■ Task statement ■
Print them exactly: the lines from the beginning of the entries below through the line that contains "O: IKARUS VOM", and only those, with the pictures left out.

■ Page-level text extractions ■

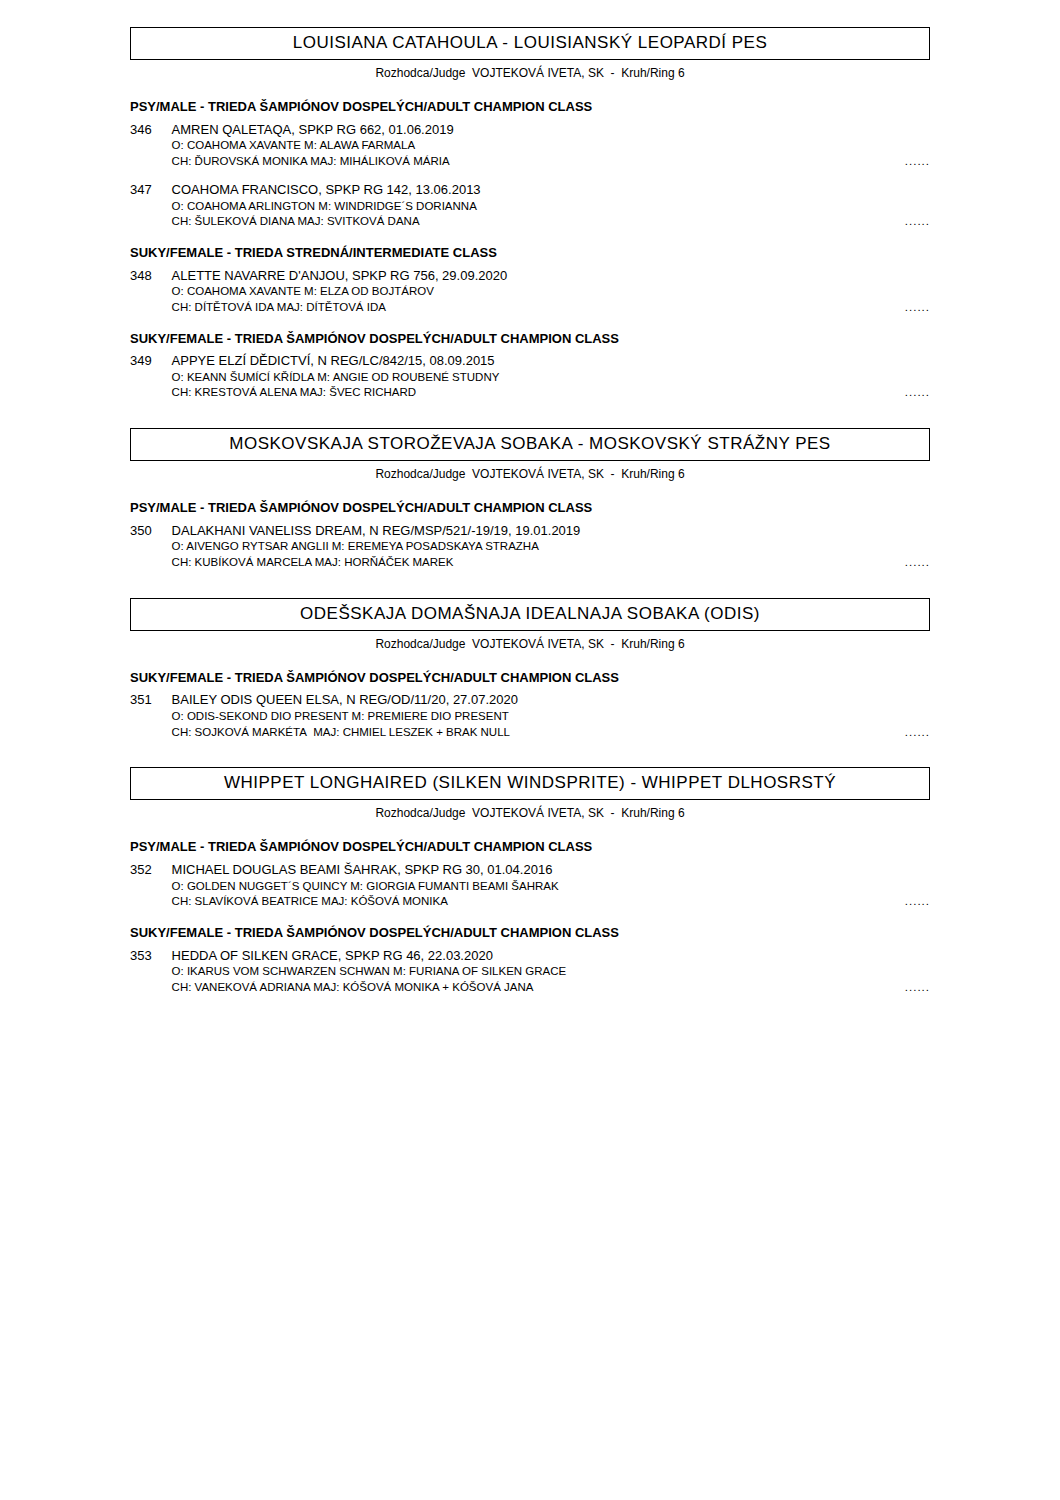LOUISIANA CATAHOULA - LOUISIANSKÝ LEOPARDÍ PES
Rozhodca/Judge VOJTEKOVÁ IVETA, SK - Kruh/Ring 6
PSY/MALE - TRIEDA ŠAMPIÓNOV DOSPELÝCH/ADULT CHAMPION CLASS
346
AMREN QALETAQA, SPKP RG 662, 01.06.2019
O: COAHOMA XAVANTE M: ALAWA FARMALA
CH: ĎUROVSKÁ MONIKA MAJ: MIHÁLIKOVÁ MÁRIA ......
347
COAHOMA FRANCISCO, SPKP RG 142, 13.06.2013
O: COAHOMA ARLINGTON M: WINDRIDGE´S DORIANNA
CH: ŠULEKOVÁ DIANA MAJ: SVITKOVÁ DANA ......
SUKY/FEMALE - TRIEDA STREDNÁ/INTERMEDIATE CLASS
348
ALETTE NAVARRE D'ANJOU, SPKP RG 756, 29.09.2020
O: COAHOMA XAVANTE M: ELZA OD BOJTÁROV
CH: DÍTĚTOVÁ IDA MAJ: DÍTĚTOVÁ IDA ......
SUKY/FEMALE - TRIEDA ŠAMPIÓNOV DOSPELÝCH/ADULT CHAMPION CLASS
349
APPYE ELZÍ DĚDICTVÍ, N REG/LC/842/15, 08.09.2015
O: KEANN ŠUMÍCÍ KŘÍDLA M: ANGIE OD ROUBENÉ STUDNY
CH: KRESTOVÁ ALENA MAJ: ŠVEC RICHARD ......
MOSKOVSKAJA STOROŽEVAJA SOBAKA - MOSKOVSKÝ STRÁŽNY PES
Rozhodca/Judge VOJTEKOVÁ IVETA, SK - Kruh/Ring 6
PSY/MALE - TRIEDA ŠAMPIÓNOV DOSPELÝCH/ADULT CHAMPION CLASS
350
DALAKHANI VANELISS DREAM, N REG/MSP/521/-19/19, 19.01.2019
O: AIVENGO RYTSAR ANGLII M: EREMEYA POSADSKAYA STRAZHA
CH: KUBÍKOVÁ MARCELA MAJ: HORŇÁČEK MAREK ......
ODEŠSKAJA DOMAŠNAJA IDEALNAJA SOBAKA (ODIS)
Rozhodca/Judge VOJTEKOVÁ IVETA, SK - Kruh/Ring 6
SUKY/FEMALE - TRIEDA ŠAMPIÓNOV DOSPELÝCH/ADULT CHAMPION CLASS
351
BAILEY ODIS QUEEN ELSA, N REG/OD/11/20, 27.07.2020
O: ODIS-SEKOND DIO PRESENT M: PREMIERE DIO PRESENT
CH: SOJKOVÁ MARKÉTA MAJ: CHMIEL LESZEK + BRAK NULL ......
WHIPPET LONGHAIRED (SILKEN WINDSPRITE) - WHIPPET DLHOSRSTÝ
Rozhodca/Judge VOJTEKOVÁ IVETA, SK - Kruh/Ring 6
PSY/MALE - TRIEDA ŠAMPIÓNOV DOSPELÝCH/ADULT CHAMPION CLASS
352
MICHAEL DOUGLAS BEAMI ŠAHRAK, SPKP RG 30, 01.04.2016
O: GOLDEN NUGGET´S QUINCY M: GIORGIA FUMANTI BEAMI ŠAHRAK
CH: SLAVÍKOVÁ BEATRICE MAJ: KÓŠOVÁ MONIKA ......
SUKY/FEMALE - TRIEDA ŠAMPIÓNOV DOSPELÝCH/ADULT CHAMPION CLASS
353
HEDDA OF SILKEN GRACE, SPKP RG 46, 22.03.2020
O: IKARUS VOM SCHWARZEN SCHWAN M: FURIANA OF SILKEN GRACE
CH: VANEKOVÁ ADRIANA MAJ: KÓŠOVÁ MONIKA + KÓŠOVÁ JANA ......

■ Result of the exercise ■
LOUISIANA CATAHOULA - LOUISIANSKÝ LEOPARDÍ PES
Rozhodca/Judge VOJTEKOVÁ IVETA, SK - Kruh/Ring 6
PSY/MALE - TRIEDA ŠAMPIÓNOV DOSPELÝCH/ADULT CHAMPION CLASS
346
AMREN QALETAQA, SPKP RG 662, 01.06.2019
O: COAHOMA XAVANTE M: ALAWA FARMALA
CH: ĎUROVSKÁ MONIKA MAJ: MIHÁLIKOVÁ MÁRIA ......
347
COAHOMA FRANCISCO, SPKP RG 142, 13.06.2013
O: COAHOMA ARLINGTON M: WINDRIDGE´S DORIANNA
CH: ŠULEKOVÁ DIANA MAJ: SVITKOVÁ DANA ......
SUKY/FEMALE - TRIEDA STREDNÁ/INTERMEDIATE CLASS
348
ALETTE NAVARRE D'ANJOU, SPKP RG 756, 29.09.2020
O: COAHOMA XAVANTE M: ELZA OD BOJTÁROV
CH: DÍTĚTOVÁ IDA MAJ: DÍTĚTOVÁ IDA ......
SUKY/FEMALE - TRIEDA ŠAMPIÓNOV DOSPELÝCH/ADULT CHAMPION CLASS
349
APPYE ELZÍ DĚDICTVÍ, N REG/LC/842/15, 08.09.2015
O: KEANN ŠUMÍCÍ KŘÍDLA M: ANGIE OD ROUBENÉ STUDNY
CH: KRESTOVÁ ALENA MAJ: ŠVEC RICHARD ......
MOSKOVSKAJA STOROŽEVAJA SOBAKA - MOSKOVSKÝ STRÁŽNY PES
Rozhodca/Judge VOJTEKOVÁ IVETA, SK - Kruh/Ring 6
PSY/MALE - TRIEDA ŠAMPIÓNOV DOSPELÝCH/ADULT CHAMPION CLASS
350
DALAKHANI VANELISS DREAM, N REG/MSP/521/-19/19, 19.01.2019
O: AIVENGO RYTSAR ANGLII M: EREMEYA POSADSKAYA STRAZHA
CH: KUBÍKOVÁ MARCELA MAJ: HORŇÁČEK MAREK ......
ODEŠSKAJA DOMAŠNAJA IDEALNAJA SOBAKA (ODIS)
Rozhodca/Judge VOJTEKOVÁ IVETA, SK - Kruh/Ring 6
SUKY/FEMALE - TRIEDA ŠAMPIÓNOV DOSPELÝCH/ADULT CHAMPION CLASS
351
BAILEY ODIS QUEEN ELSA, N REG/OD/11/20, 27.07.2020
O: ODIS-SEKOND DIO PRESENT M: PREMIERE DIO PRESENT
CH: SOJKOVÁ MARKÉTA MAJ: CHMIEL LESZEK + BRAK NULL ......
WHIPPET LONGHAIRED (SILKEN WINDSPRITE) - WHIPPET DLHOSRSTÝ
Rozhodca/Judge VOJTEKOVÁ IVETA, SK - Kruh/Ring 6
PSY/MALE - TRIEDA ŠAMPIÓNOV DOSPELÝCH/ADULT CHAMPION CLASS
352
MICHAEL DOUGLAS BEAMI ŠAHRAK, SPKP RG 30, 01.04.2016
O: GOLDEN NUGGET´S QUINCY M: GIORGIA FUMANTI BEAMI ŠAHRAK
CH: SLAVÍKOVÁ BEATRICE MAJ: KÓŠOVÁ MONIKA ......
SUKY/FEMALE - TRIEDA ŠAMPIÓNOV DOSPELÝCH/ADULT CHAMPION CLASS
353
HEDDA OF SILKEN GRACE, SPKP RG 46, 22.03.2020
O: IKARUS VOM SCHWARZEN SCHWAN M: FURIANA OF SILKEN GRACE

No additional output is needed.